Socialists prepare for parliamentary elections

April 13, 2007
Issue 

"The PST has increased its vote slightly on its results in 2000", Avelino Coelho da Silva, secretary-general of the Socialist Party of Timor, told Green Left Weekly by telephone from Dili. Coelho was the PST's candidate in the country's April 9 presidential election, the final results of which will be officially announced by the National Election Commission (CNE) on April 16.

Preliminary results suggest that the ruling Fretilin party's Francisco "Lu'olo" Guterres received 29% of the votes cast, while Prime Minister Jose Ramos Horta, running as an independent, received 23% and Fernando "Lasama" de Araujo of the Democratic Party 19%. This will require that a run-off ballot be held between Guterres and Horta on May 9.

The Timorese Social Democratic Association's Francisco Xavier do Amaral, a founding member of Fretilin and East Timor's first president, received 12%. The only female candidate, Lucia Maria Lobato of the Social Democratic Party, received almost 10%. Coelho said he had received about 3% of the 357,766 votes cast.

Complaints of irregularities have been lodged by five of the eight candidates, including Coelho. Horta has accused Fretilin supporters, including police officers, of intimidating voters to back the party's candidate. Fretilin's secretary-general Mari Alkatiri has rejected Horta's claims. There was a 68% voter turn out. While CNE officials have conceded that there were many "inconsistencies" in the presidential election, including discrepancies between the number of voters and the numbers of votes cast, they have rejected calls for recounts.

Referring the parliamentary elections scheduled for June, Coelho said: "If we work hard over the next few months, and put forward some of our best cadre to stand as members of parliament, we may be able to win 3 or 4 seats, perhaps more, in the parliament". The PST currently has one member of parliament.

"We have a long struggle ahead", said Coelho. "Symbols and personalities, rather than policies, still hold a lot of influence in the mass consciousness. None of the three presidential candidates who have emerged on top campaigned around any platform for national development. They concentrated on stories of the past struggle for East Timor's independence and tried to associate themselves with past symbols, or with symbols connected with the Catholic Church."

Coelho explained how his campaigners had been heartened by the good response they had received at public meetings and rallies, "But this has not yet turned into a strong political consciousness", he cautioned. "In the areas where our vote has increased, it is a result of genuine political identification and agreement with our platform. Ideology and platform did not play a big role in these elections. All the larger parties have more-or-less the same political character."

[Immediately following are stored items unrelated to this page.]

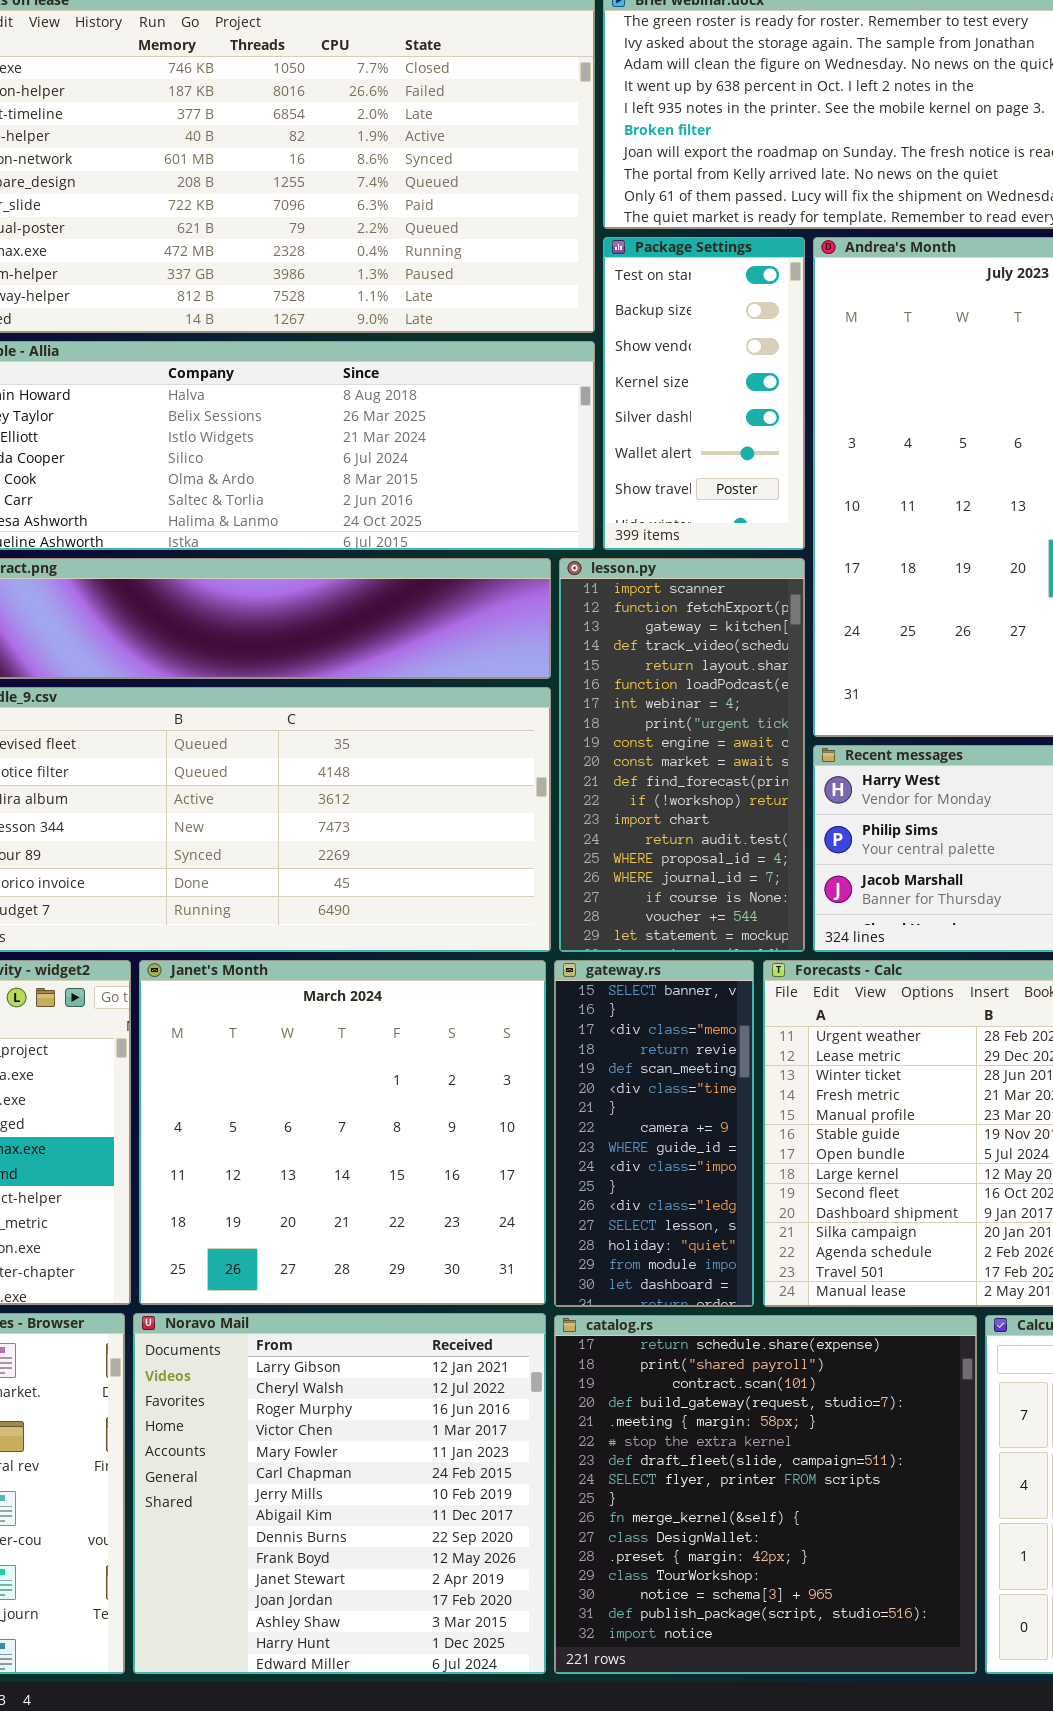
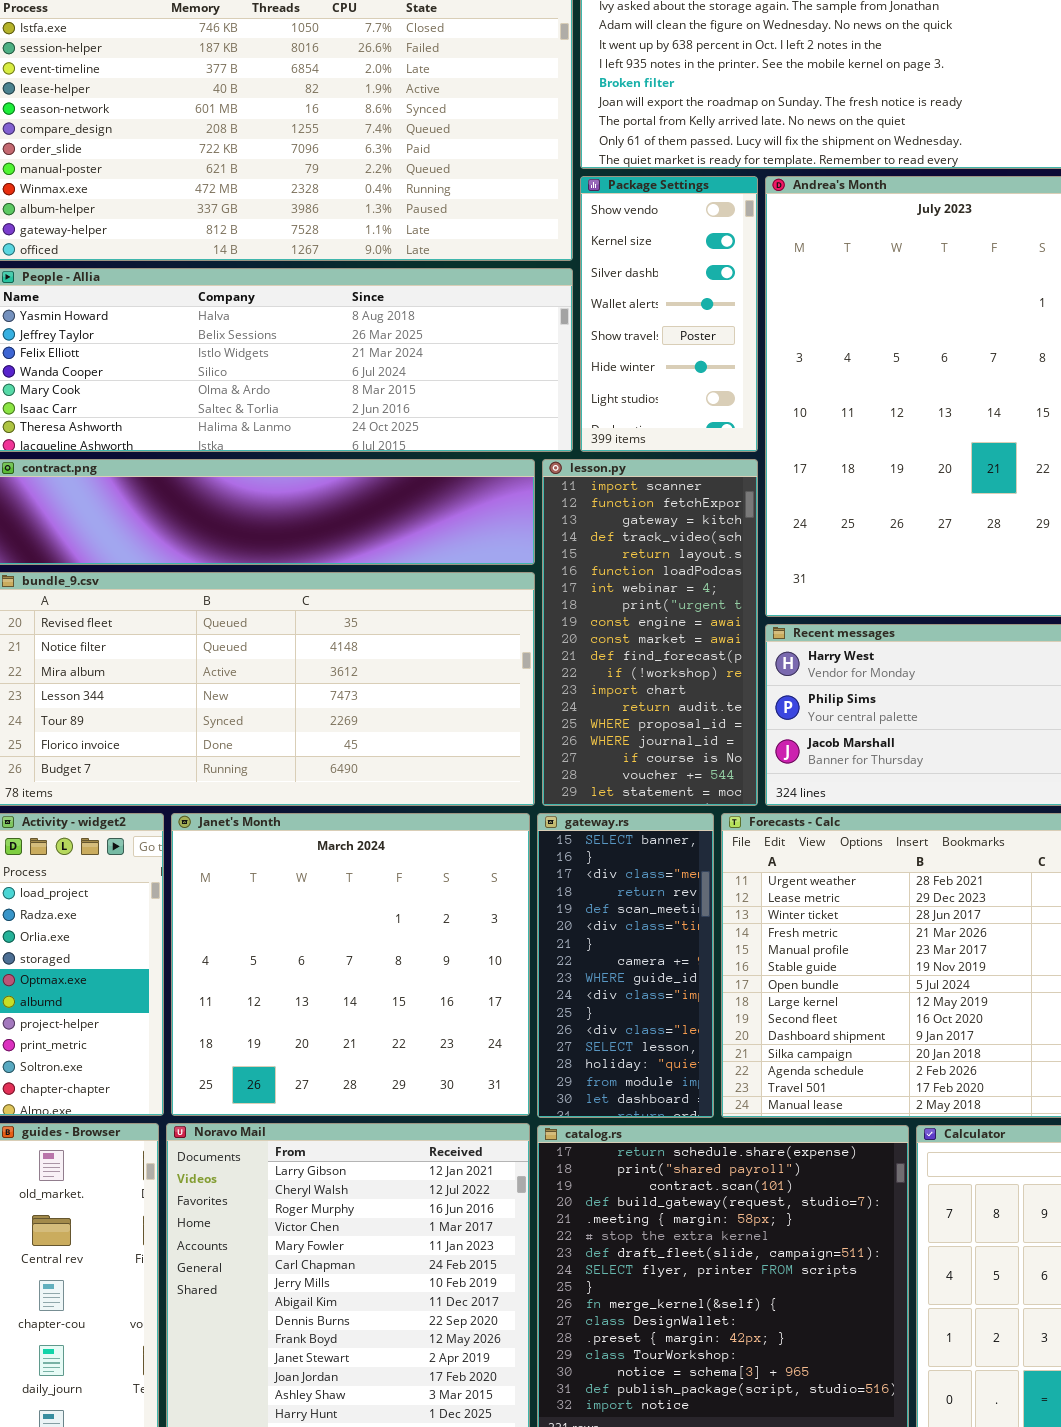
Package Settings: [603,237,805,550] -> [580,176,758,452], scrolled down 2 rows

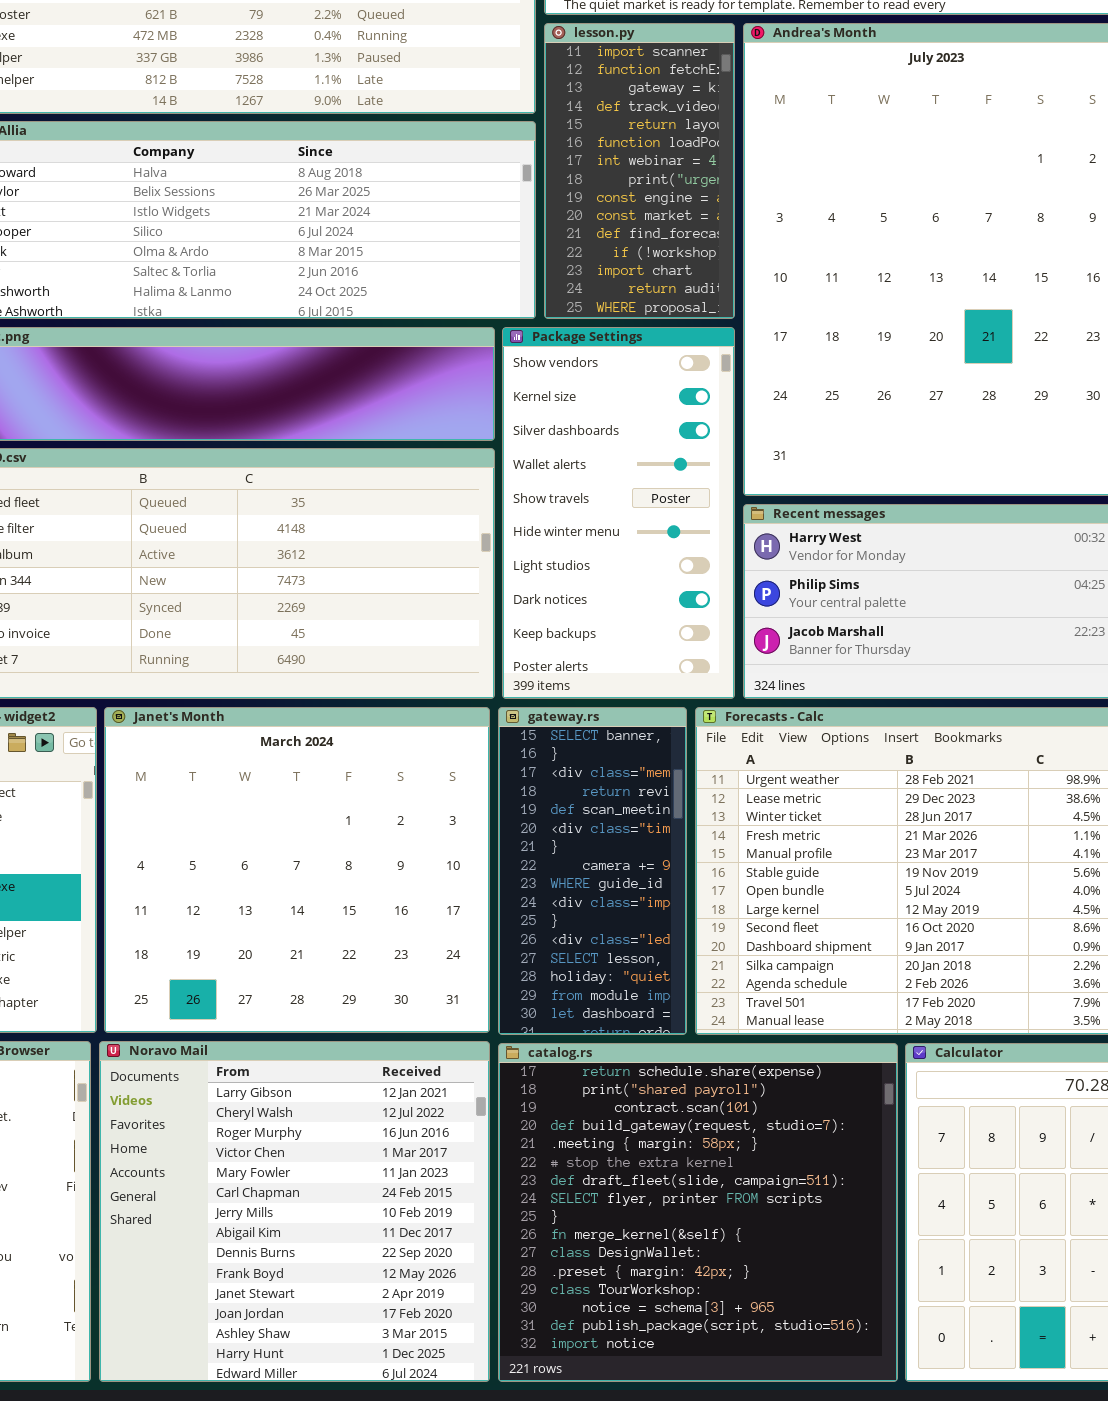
Package Settings: [580,176,758,452] -> [502,327,735,699], moved, resized
lesson.py: [542,459,758,806] -> [544,23,735,319], moved, resized

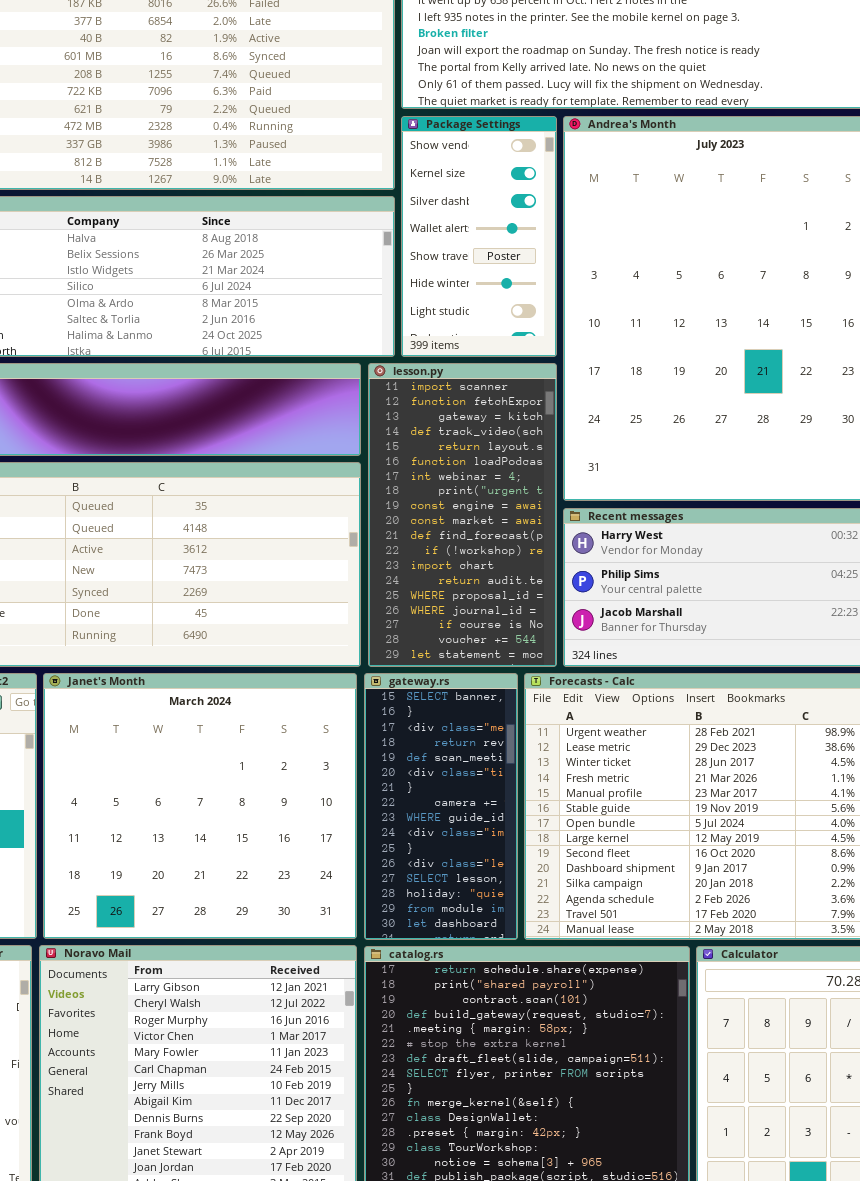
lesson.py: [544,23,735,319] -> [368,363,557,667], moved, resized
Package Settings: [502,327,735,699] -> [401,116,557,357], moved, resized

According to Coelho, the drop in the Fretilin vote to half its numbers from the 2000 election reflects a growing disaffection with the government. "But this disillusion is most likely to be focussed on the leading figures" rather than the Fretilin party, which continues to trade on its role in the 1975-98 struggle for independence first against Portugal and then against Indonesia. Fretilin derives its name from the Portuguese words for "Revolutionary Front for an Independent East Timor".

"There will be blame apportioned to Alkatiri and Luolo within Fretilin", said Coelho. "But if they keep these leaders, the discontent may continue to grow and also be aimed at Fretilin as well.

"The people's loyalties here are clearly very fluid. It is not for certain, for example, how people who supported losing candidates will vote in the next round. When platform and ideology is not operating as big factors in political consciousness, other factors can come into play in an arbitrary way. We will just have to wait and see."

Coelho added that the PST would now be concentrating on selecting its parliamentary candidates. "We have made some steps forward but we have a lot of work to do. We must be patient. We are a very small force and, unlike some others, we are committed to building up our party without becoming dependent on the finances of the European NGOs and other similar institutions."